=== SUPPLIED TEXT ===

By Dr. Tilak S. Fernando
Mother Lanka has given birth to many prodigies and given them a free education to prop them up to excel in wider fields, particularly in medicine. However, there were and are many students who are still unable to gain admission to universities to outshine in their chosen fields due to restrictions in our education system. Amidst such a dilemma, continuous protests, arguments and threatened strikes are seen and heard against the South Asian Institute of Technology and Medicine (SAITM) , which is a private seat of learning, especially in the field of medicine, linked to Neville Fernando Russian Friendship Teaching Hospital in Malabe.
Despite Sri Lanka becoming a sovereign nation 69 years ago, there were many despairing students who were unable to enter the medical faculty at the University of Ceylon, but affluent parents sent their children to foreign countries for higher education. At one stage Russia was seen as an allure for such students, where Russian universities have groomed such 'ill-fated students' in Sri Lanka as professional engineers and specialists in the medical field.

=== RECORDS SUPPLIED ===

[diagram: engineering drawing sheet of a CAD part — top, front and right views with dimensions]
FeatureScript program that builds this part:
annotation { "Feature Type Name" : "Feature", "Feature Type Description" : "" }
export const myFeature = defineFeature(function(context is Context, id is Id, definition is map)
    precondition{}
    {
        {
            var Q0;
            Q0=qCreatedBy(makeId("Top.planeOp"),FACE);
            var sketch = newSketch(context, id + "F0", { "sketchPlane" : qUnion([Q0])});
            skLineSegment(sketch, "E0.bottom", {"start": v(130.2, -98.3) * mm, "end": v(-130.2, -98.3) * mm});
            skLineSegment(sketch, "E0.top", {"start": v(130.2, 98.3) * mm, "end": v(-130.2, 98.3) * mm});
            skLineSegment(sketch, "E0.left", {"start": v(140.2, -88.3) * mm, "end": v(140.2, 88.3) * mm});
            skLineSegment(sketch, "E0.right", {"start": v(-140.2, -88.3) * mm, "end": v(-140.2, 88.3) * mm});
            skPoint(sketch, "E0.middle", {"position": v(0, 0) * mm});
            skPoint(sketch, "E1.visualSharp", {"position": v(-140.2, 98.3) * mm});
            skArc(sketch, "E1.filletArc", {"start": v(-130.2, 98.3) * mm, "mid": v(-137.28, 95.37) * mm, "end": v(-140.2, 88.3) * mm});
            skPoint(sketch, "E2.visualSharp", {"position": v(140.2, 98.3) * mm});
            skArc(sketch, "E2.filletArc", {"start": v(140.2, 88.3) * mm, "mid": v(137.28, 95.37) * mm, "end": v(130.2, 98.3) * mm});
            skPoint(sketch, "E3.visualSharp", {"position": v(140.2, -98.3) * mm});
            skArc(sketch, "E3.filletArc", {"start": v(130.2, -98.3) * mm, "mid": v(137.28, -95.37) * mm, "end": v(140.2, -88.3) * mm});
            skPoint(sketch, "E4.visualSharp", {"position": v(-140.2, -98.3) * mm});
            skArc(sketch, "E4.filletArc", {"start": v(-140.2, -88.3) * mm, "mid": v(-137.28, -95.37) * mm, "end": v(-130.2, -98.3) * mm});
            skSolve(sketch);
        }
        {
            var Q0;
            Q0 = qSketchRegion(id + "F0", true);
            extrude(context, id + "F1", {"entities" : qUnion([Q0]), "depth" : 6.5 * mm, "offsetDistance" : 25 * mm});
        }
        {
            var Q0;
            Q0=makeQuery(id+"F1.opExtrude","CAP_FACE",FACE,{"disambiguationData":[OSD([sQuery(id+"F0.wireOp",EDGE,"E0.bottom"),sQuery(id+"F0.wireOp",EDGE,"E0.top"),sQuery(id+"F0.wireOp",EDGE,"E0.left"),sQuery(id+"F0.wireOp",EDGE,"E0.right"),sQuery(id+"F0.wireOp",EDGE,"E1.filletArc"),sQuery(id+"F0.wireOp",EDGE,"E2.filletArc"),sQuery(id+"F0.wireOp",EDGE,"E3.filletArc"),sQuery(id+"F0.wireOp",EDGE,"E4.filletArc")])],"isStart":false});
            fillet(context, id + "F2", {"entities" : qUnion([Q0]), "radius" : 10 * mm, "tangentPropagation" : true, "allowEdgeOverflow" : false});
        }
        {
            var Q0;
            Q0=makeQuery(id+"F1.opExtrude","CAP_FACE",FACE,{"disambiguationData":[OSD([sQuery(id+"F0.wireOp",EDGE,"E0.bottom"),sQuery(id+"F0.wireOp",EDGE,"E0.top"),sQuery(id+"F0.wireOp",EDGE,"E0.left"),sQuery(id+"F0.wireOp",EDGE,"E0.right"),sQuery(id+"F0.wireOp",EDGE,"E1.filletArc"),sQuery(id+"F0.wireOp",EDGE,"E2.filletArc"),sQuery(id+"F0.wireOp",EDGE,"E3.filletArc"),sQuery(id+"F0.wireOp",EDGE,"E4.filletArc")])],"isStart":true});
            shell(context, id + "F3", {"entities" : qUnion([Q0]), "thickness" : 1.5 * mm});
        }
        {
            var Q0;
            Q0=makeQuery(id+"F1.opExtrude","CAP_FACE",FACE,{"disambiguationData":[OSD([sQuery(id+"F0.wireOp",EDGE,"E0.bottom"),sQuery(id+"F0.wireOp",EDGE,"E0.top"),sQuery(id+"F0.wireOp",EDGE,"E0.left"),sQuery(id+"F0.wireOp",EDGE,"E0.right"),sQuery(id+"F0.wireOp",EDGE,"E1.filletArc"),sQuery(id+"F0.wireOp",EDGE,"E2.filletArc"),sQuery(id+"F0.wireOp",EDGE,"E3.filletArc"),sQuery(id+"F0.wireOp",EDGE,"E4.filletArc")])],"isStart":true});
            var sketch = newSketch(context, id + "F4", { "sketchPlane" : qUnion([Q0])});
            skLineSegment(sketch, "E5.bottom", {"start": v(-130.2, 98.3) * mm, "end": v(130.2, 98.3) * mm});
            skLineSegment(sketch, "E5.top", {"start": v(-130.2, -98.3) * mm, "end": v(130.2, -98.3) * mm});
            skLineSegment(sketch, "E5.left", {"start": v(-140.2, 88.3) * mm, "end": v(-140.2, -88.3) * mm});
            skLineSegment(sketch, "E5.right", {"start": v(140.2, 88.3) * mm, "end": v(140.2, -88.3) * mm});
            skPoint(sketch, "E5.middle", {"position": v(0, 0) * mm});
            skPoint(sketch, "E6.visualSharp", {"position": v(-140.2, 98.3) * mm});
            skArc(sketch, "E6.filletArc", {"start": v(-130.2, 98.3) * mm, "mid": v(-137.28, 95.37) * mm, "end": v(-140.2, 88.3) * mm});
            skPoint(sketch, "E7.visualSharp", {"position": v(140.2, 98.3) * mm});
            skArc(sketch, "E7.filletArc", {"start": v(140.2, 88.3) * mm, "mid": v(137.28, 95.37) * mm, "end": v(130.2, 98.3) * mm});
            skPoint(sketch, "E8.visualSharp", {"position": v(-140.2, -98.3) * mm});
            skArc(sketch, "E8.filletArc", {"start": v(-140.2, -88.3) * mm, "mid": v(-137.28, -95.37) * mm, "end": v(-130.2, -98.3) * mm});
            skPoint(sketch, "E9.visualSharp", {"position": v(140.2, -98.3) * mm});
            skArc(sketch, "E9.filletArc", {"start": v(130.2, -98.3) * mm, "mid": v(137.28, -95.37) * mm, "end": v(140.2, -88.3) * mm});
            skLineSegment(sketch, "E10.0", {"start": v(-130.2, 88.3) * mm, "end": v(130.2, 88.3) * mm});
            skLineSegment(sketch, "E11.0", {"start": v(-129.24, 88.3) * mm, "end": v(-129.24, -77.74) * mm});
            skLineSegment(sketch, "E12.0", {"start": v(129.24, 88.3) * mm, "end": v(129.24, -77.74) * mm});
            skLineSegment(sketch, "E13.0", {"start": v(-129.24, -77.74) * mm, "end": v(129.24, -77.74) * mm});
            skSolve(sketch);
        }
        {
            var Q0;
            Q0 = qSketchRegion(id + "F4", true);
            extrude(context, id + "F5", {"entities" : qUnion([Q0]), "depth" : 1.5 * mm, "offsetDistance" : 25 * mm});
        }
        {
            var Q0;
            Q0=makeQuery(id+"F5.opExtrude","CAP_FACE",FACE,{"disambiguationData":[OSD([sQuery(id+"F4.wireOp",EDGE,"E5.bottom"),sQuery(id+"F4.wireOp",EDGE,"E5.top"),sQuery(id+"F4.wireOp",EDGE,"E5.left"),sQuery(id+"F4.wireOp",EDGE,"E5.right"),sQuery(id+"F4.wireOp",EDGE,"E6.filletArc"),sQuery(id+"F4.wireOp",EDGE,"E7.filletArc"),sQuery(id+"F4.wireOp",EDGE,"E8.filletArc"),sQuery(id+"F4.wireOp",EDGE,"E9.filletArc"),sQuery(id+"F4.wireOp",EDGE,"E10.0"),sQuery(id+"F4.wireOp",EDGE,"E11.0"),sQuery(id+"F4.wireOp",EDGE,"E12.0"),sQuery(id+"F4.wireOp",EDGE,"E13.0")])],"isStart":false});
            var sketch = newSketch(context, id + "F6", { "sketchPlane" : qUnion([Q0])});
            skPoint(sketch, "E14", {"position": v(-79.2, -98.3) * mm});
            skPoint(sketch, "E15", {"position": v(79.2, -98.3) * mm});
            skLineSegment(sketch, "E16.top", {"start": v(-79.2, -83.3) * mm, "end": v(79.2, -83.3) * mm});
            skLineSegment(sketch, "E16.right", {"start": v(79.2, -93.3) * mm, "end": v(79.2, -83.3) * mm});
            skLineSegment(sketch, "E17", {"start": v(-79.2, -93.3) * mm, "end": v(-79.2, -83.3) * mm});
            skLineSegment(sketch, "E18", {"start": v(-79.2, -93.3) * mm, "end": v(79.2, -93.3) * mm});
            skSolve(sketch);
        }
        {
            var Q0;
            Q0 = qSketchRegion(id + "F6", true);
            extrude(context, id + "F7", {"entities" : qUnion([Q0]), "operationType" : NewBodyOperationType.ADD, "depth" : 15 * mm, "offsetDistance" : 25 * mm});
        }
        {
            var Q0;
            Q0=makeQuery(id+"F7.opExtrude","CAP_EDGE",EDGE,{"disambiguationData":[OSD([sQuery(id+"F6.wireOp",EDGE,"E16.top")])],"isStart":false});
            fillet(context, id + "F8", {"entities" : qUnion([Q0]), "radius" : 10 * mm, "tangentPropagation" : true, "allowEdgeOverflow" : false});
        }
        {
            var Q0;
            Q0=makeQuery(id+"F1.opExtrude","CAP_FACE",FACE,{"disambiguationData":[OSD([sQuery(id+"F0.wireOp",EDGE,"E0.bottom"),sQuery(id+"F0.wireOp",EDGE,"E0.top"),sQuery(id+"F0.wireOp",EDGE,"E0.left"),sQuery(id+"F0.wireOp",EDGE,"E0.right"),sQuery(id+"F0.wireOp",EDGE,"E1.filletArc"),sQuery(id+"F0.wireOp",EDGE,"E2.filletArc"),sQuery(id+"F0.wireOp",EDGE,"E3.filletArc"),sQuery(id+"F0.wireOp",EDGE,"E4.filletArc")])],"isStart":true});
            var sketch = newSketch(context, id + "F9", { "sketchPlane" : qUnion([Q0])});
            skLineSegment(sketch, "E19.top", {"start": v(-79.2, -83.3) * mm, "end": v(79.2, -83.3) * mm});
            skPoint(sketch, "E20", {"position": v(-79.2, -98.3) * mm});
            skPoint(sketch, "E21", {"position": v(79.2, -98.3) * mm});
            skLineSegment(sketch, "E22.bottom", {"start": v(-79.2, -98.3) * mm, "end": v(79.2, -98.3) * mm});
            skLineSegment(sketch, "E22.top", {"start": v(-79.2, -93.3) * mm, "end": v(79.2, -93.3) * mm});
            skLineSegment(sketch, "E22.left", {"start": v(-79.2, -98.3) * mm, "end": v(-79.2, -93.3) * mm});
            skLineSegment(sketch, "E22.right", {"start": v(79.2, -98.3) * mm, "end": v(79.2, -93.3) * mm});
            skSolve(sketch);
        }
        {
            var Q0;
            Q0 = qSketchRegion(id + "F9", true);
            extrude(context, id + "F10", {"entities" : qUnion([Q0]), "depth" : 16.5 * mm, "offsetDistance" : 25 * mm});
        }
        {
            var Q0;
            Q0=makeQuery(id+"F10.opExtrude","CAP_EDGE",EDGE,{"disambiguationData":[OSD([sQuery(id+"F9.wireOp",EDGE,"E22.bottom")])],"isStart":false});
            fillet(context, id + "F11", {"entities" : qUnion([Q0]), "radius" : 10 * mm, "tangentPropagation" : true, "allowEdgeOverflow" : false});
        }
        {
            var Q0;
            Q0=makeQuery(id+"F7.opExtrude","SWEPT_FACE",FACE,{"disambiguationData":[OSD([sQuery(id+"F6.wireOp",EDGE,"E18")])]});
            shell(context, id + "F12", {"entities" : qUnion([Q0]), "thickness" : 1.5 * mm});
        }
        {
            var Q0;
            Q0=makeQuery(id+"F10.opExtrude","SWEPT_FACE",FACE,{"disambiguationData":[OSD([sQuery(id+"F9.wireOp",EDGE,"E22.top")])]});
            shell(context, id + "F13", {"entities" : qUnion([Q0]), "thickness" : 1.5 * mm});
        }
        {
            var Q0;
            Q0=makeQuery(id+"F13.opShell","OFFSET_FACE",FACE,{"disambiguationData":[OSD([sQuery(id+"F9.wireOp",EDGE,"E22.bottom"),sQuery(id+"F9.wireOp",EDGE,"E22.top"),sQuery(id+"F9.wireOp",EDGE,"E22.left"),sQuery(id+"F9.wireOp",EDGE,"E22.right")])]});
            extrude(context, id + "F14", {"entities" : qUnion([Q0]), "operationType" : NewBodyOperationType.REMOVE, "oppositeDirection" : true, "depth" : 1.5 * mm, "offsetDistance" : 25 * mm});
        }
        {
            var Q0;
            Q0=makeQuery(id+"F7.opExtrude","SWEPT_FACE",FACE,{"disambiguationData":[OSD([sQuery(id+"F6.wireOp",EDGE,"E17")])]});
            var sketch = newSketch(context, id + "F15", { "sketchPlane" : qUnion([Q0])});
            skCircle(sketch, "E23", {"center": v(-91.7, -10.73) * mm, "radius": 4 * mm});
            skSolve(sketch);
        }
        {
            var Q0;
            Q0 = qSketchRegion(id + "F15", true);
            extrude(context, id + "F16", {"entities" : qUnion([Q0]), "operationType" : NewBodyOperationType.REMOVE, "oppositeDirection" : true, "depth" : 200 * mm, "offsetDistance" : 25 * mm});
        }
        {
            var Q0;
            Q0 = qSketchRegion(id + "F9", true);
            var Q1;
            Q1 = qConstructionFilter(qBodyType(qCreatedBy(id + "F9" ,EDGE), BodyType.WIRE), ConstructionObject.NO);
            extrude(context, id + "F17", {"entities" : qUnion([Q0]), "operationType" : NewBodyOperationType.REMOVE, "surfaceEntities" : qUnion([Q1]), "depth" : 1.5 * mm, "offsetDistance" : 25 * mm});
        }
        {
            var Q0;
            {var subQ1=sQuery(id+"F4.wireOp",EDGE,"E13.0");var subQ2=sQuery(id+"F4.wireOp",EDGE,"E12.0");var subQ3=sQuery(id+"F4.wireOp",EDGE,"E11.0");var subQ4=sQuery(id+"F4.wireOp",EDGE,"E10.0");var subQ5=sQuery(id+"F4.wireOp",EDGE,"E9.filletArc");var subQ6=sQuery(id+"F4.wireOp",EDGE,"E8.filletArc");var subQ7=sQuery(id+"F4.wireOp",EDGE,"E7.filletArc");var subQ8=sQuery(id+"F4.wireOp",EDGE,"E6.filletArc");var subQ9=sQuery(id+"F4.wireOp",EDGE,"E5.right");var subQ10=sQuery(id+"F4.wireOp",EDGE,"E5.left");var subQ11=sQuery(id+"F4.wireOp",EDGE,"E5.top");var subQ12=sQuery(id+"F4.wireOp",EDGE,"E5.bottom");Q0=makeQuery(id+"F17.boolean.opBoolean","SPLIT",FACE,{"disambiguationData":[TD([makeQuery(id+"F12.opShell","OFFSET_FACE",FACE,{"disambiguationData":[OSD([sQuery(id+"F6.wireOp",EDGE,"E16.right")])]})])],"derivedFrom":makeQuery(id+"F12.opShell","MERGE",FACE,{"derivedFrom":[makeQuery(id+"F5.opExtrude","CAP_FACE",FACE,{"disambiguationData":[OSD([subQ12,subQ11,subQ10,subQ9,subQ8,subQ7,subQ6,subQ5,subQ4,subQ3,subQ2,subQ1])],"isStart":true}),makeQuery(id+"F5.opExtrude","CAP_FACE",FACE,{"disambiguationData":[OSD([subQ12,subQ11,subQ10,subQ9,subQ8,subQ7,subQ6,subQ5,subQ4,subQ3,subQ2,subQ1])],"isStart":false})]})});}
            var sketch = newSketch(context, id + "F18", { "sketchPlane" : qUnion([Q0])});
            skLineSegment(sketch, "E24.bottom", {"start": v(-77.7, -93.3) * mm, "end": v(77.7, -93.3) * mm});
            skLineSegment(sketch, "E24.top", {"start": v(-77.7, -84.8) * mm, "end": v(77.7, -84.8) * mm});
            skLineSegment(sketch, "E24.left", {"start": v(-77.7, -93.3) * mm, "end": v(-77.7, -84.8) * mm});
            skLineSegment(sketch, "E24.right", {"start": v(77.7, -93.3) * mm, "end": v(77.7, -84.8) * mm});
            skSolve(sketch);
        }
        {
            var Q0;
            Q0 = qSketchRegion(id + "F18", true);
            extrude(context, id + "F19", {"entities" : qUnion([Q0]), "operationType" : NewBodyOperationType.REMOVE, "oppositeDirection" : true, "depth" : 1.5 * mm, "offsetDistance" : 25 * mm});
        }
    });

===

• [PROBLEM SET]
1. Please answer these questions from the article on SAITM:
(a) Which hospital is the South Asian Institute of Technology and Medicine linked to, and where is it?
(b) How many years ago did Sri Lanka become a sovereign nation?
(c) Which country was at one stage seen as an allure for students who could not enter the medical faculty?
2. Quote the article on SAITM word for word between "By Dr. Tilak" and "Hospital in Malabe.", inclusive.

• [ANSWERS BY TASK]
1.
(a) Neville Fernando Russian Friendship Teaching Hospital in Malabe
(b) 69 years ago
(c) Russia

2.
By Dr. Tilak S. Fernando
Mother Lanka has given birth to many prodigies and given them a free education to prop them up to excel in wider fields, particularly in medicine. However, there were and are many students who are still unable to gain admission to universities to outshine in their chosen fields due to restrictions in our education system. Amidst such a dilemma, continuous protests, arguments and threatened strikes are seen and heard against the South Asian Institute of Technology and Medicine (SAITM) , which is a private seat of learning, especially in the field of medicine, linked to Neville Fernando Russian Friendship Teaching Hospital in Malabe.